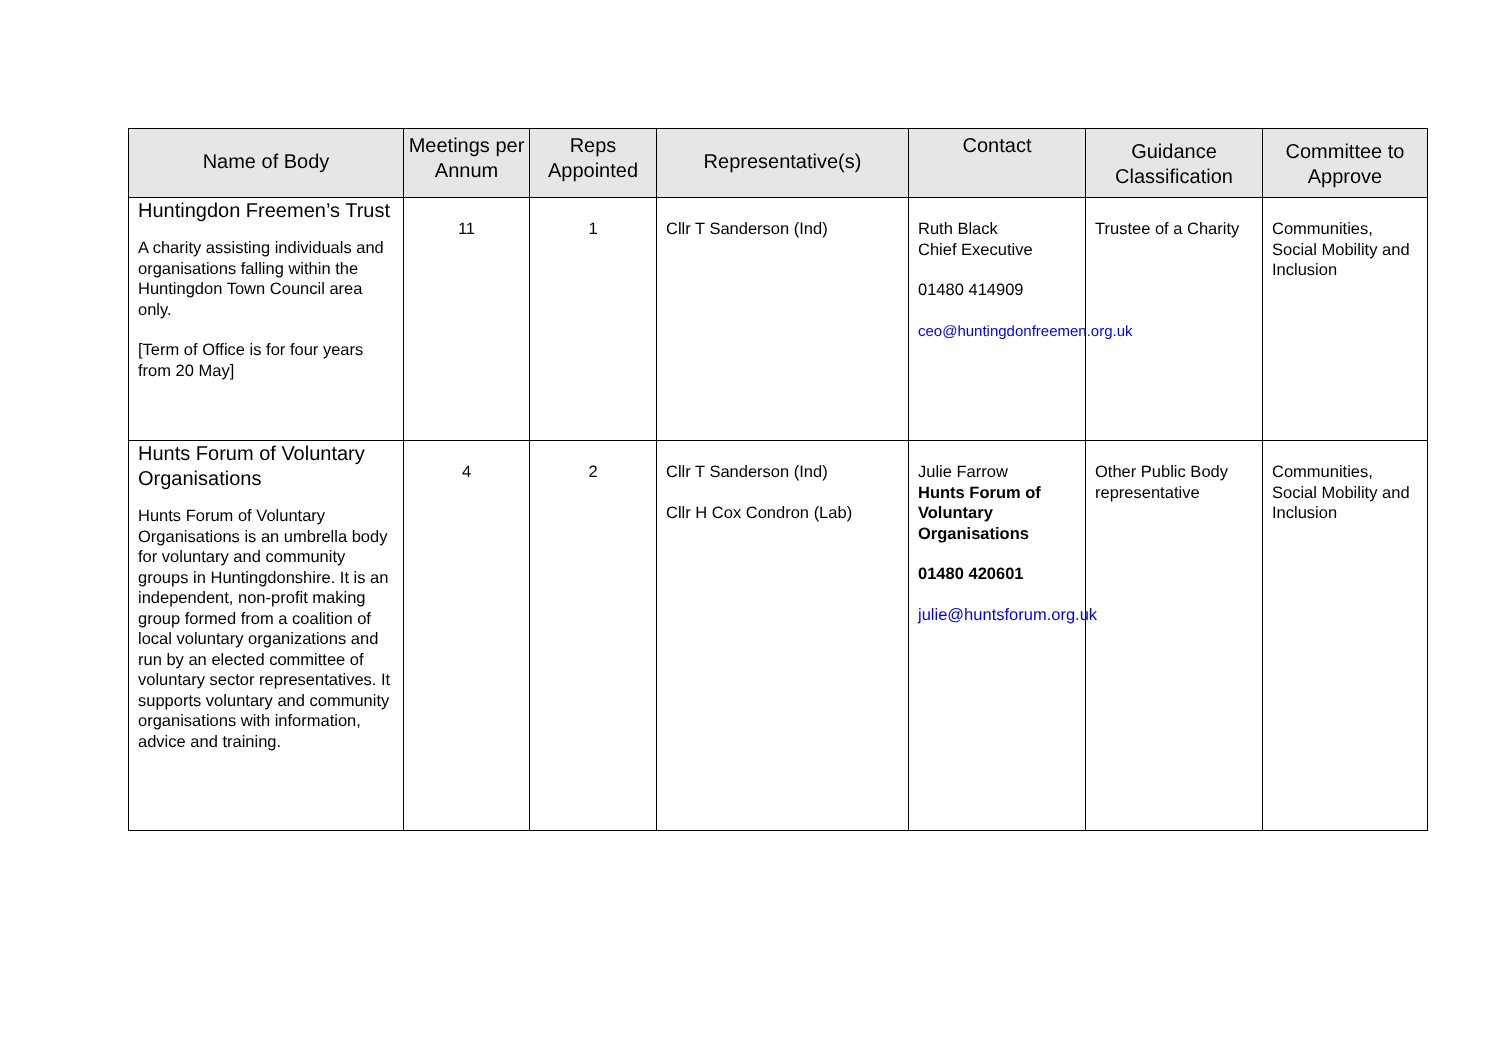| Name of Body | Meetings per Annum | Reps Appointed | Representative(s) | Contact | Guidance Classification | Committee to Approve |
| --- | --- | --- | --- | --- | --- | --- |
| Huntingdon Freemen’s Trust A charity assisting individuals and organisations falling within the Huntingdon Town Council area only. [Term of Office is for four years from 20 May] | 11 | 1 | Cllr T Sanderson (Ind) | Ruth Black Chief Executive 01480 414909 ceo@huntingdonfreemen.org.uk | Trustee of a Charity | Communities, Social Mobility and Inclusion |
| Hunts Forum of Voluntary Organisations Hunts Forum of Voluntary Organisations is an umbrella body for voluntary and community groups in Huntingdonshire. It is an independent, non-profit making group formed from a coalition of local voluntary organizations and run by an elected committee of voluntary sector representatives. It supports voluntary and community organisations with information, advice and training. | 4 | 2 | Cllr T Sanderson (Ind) Cllr H Cox Condron (Lab) | Julie Farrow Hunts Forum of Voluntary Organisations 01480 420601 julie@huntsforum.org.uk | Other Public Body representative | Communities, Social Mobility and Inclusion |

━━━━━━

REQUIREMENT> Dropping every picture, restate the material word for word.

EXERCISE OUTPUT>
| Name of Body | Meetings per Annum | Reps Appointed | Representative(s) | Contact | Guidance Classification | Committee to Approve |
| --- | --- | --- | --- | --- | --- | --- |
| Huntingdon Freemen’s Trust A charity assisting individuals and organisations falling within the Huntingdon Town Council area only. [Term of Office is for four years from 20 May] | 11 | 1 | Cllr T Sanderson (Ind) | Ruth Black Chief Executive 01480 414909 ceo@huntingdonfreemen.org.uk | Trustee of a Charity | Communities, Social Mobility and Inclusion |
| Hunts Forum of Voluntary Organisations Hunts Forum of Voluntary Organisations is an umbrella body for voluntary and community groups in Huntingdonshire. It is an independent, non-profit making group formed from a coalition of local voluntary organizations and run by an elected committee of voluntary sector representatives. It supports voluntary and community organisations with information, advice and training. | 4 | 2 | Cllr T Sanderson (Ind) Cllr H Cox Condron (Lab) | Julie Farrow Hunts Forum of Voluntary Organisations 01480 420601 julie@huntsforum.org.uk | Other Public Body representative | Communities, Social Mobility and Inclusion |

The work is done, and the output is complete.